With the fundamental ideals and values for which he fought still so fragile and uncertain within the new republic, Washington would not have diminished the foundation for which he worked as a key leader. Instead, after struggling with the issue of ownership of human beings for quite a long time, Washington decided upon setting another precedent, to lead by example. Also in 1786, the old general had admitted to Lafayette:
Some petitions were presented to the Assembly [sic] at its last Session [sic], for the abolition of slavery, but they could scarcely obtain a reading. To set them [the slaves] afloat at once would, I really believe, be productive of much inconvenience & mischief; but by degrees it certainly might, & assuredly ought to be effected & that too by Legislative [sic] authority.
Yet, Washington would persist, and, despite being unable to sell some of his land or to lease land to engage in an experiment similar to Lafayette’s in French Guinea in 1796, he began to create provisions in his last will and testament to free his slaves. Finally written several months before Washington died in December 1799, he left specific instructions for the manumission of all the slaves who belonged to him after Martha Washington died. The provisions stipulated that slaves needed to learn a craft or a skill to be sure they could earn a living after emancipation. He made sure the young would be educated.

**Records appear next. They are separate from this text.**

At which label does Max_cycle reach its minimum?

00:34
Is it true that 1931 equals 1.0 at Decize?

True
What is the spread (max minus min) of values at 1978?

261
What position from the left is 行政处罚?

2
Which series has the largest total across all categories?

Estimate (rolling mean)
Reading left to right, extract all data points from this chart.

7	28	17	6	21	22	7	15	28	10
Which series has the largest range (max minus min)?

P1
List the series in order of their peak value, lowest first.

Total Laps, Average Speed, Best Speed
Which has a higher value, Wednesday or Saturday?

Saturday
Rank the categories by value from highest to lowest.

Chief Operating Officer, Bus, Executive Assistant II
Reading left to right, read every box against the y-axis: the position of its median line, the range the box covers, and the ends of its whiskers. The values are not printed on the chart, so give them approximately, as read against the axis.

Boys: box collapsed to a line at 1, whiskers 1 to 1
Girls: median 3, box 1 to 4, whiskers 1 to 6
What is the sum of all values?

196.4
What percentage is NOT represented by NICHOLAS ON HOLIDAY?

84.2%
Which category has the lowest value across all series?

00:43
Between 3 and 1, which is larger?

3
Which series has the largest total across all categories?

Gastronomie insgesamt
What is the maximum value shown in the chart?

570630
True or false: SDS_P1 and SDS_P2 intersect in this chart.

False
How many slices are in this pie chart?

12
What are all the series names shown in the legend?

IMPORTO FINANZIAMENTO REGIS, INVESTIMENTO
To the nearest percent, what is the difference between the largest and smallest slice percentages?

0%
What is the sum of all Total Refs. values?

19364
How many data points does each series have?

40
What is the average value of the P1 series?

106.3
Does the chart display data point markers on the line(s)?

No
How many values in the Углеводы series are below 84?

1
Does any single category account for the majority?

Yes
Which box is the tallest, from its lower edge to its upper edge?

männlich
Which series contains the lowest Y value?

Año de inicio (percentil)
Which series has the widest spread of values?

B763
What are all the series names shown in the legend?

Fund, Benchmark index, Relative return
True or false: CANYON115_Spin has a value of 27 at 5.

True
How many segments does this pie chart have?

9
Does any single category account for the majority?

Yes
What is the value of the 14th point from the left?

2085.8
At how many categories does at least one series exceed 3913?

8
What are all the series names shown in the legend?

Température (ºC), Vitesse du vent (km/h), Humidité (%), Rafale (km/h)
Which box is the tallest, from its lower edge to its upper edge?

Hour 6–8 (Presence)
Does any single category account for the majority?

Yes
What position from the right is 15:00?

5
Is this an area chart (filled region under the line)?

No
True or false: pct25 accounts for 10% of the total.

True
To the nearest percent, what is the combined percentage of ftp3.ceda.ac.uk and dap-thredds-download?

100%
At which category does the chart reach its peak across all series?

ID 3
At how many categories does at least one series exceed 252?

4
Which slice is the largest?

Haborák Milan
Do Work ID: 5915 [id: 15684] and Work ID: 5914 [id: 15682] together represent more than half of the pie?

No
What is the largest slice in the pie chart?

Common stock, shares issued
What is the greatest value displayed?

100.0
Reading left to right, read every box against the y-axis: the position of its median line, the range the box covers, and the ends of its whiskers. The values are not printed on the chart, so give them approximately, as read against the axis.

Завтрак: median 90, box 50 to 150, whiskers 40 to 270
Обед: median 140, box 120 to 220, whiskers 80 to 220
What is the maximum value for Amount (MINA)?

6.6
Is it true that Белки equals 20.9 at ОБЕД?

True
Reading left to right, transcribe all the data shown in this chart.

According to Joseph Ellis in “Founding Brothers,” George Washington’s “action on this score as usual, spoke louder than words, for they suggested an obligation beyond the grave to assist former slaves in the transition to freedom.”
Before the war, George Washington had been just another Virginia landowner who looked upon slavery as a normal part of life, but the Revolution transformed the old general.
One needs to ask the questions: What did he have to gain by freeing his slaves after he was dead and gone? Why did he care? The reality is that he did care!
George Washington attempted to break that cultural or social gravity of the Southern slave empire, but his hopes and ideals hit the sharp blades of the “fan of reality.” Yet, if one seriously considers what Washington did in the broader scope of things, students of U.S. history should view it as another precedent from the Father of the Country.
Washington’s true intentions and efforts can be viewed as the foundation for another president in another time, freeing the slaves on a national level.
The truth of Washington’s freeing his slaves should not be buried with this great man.